Chart quiz items
----
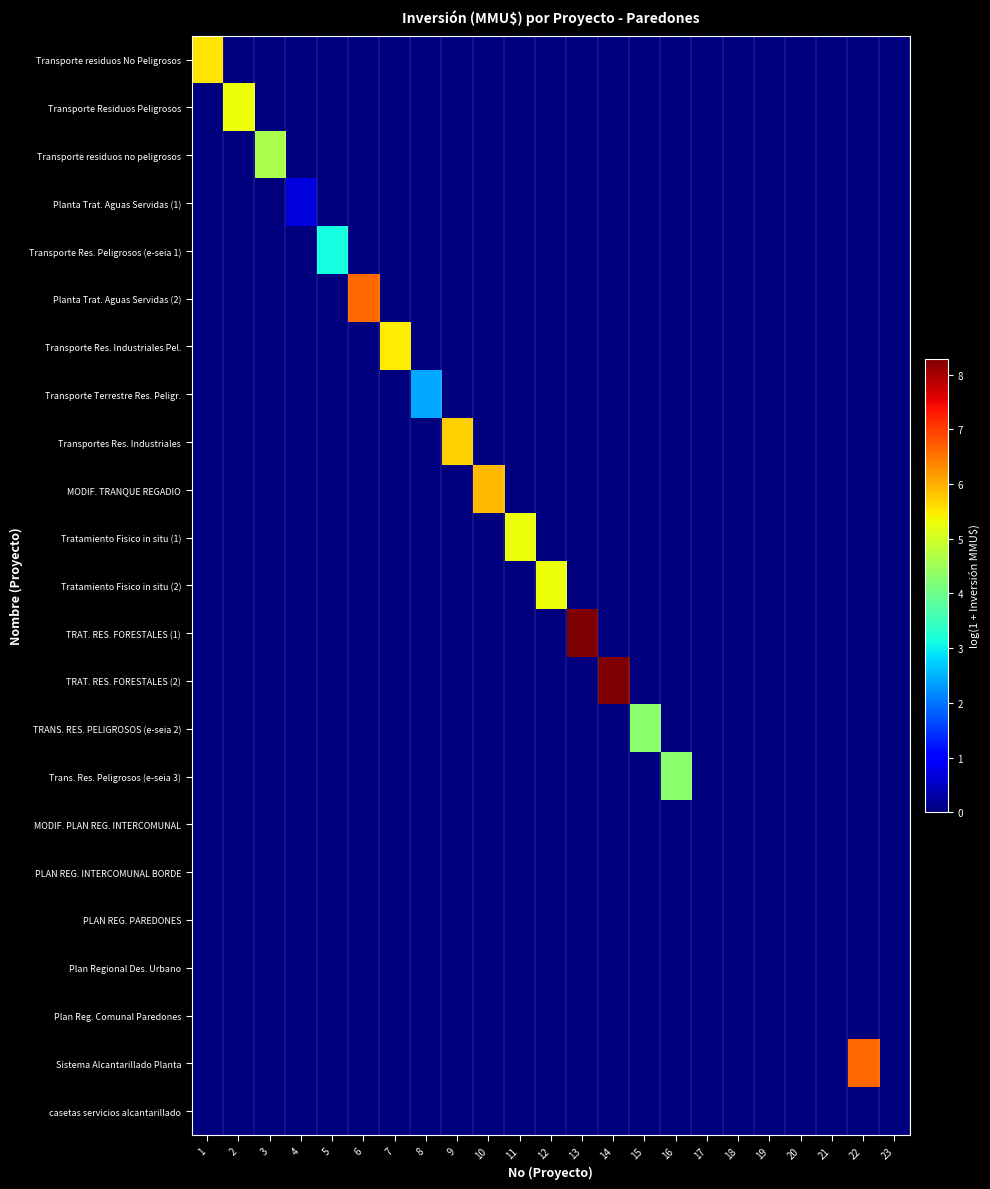

What is the spread (max minus min) of values at 6?

6.6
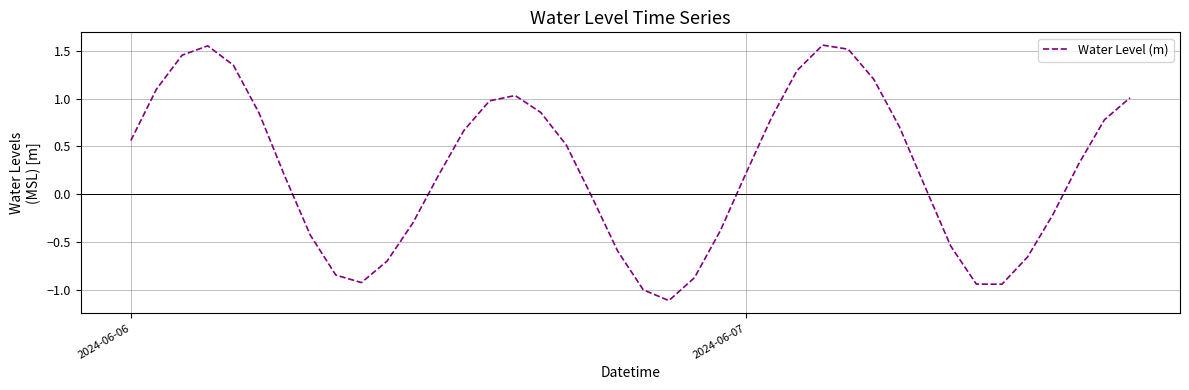

How many interior local valleys (lower than both neighbors) does the data have?

3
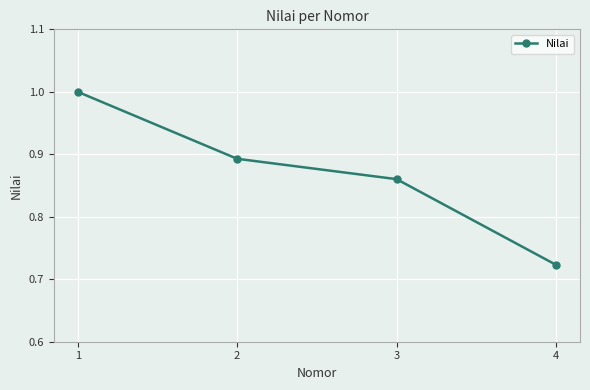

Which has a higher value, 2 or 3?

2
----
What you have to do
Copy the listing above word for word, leaving out the pictures.

Output of the task
What is the spread (max minus min) of values at 6?

6.6

How many interior local valleys (lower than both neighbors) does the data have?

3

Which has a higher value, 2 or 3?

2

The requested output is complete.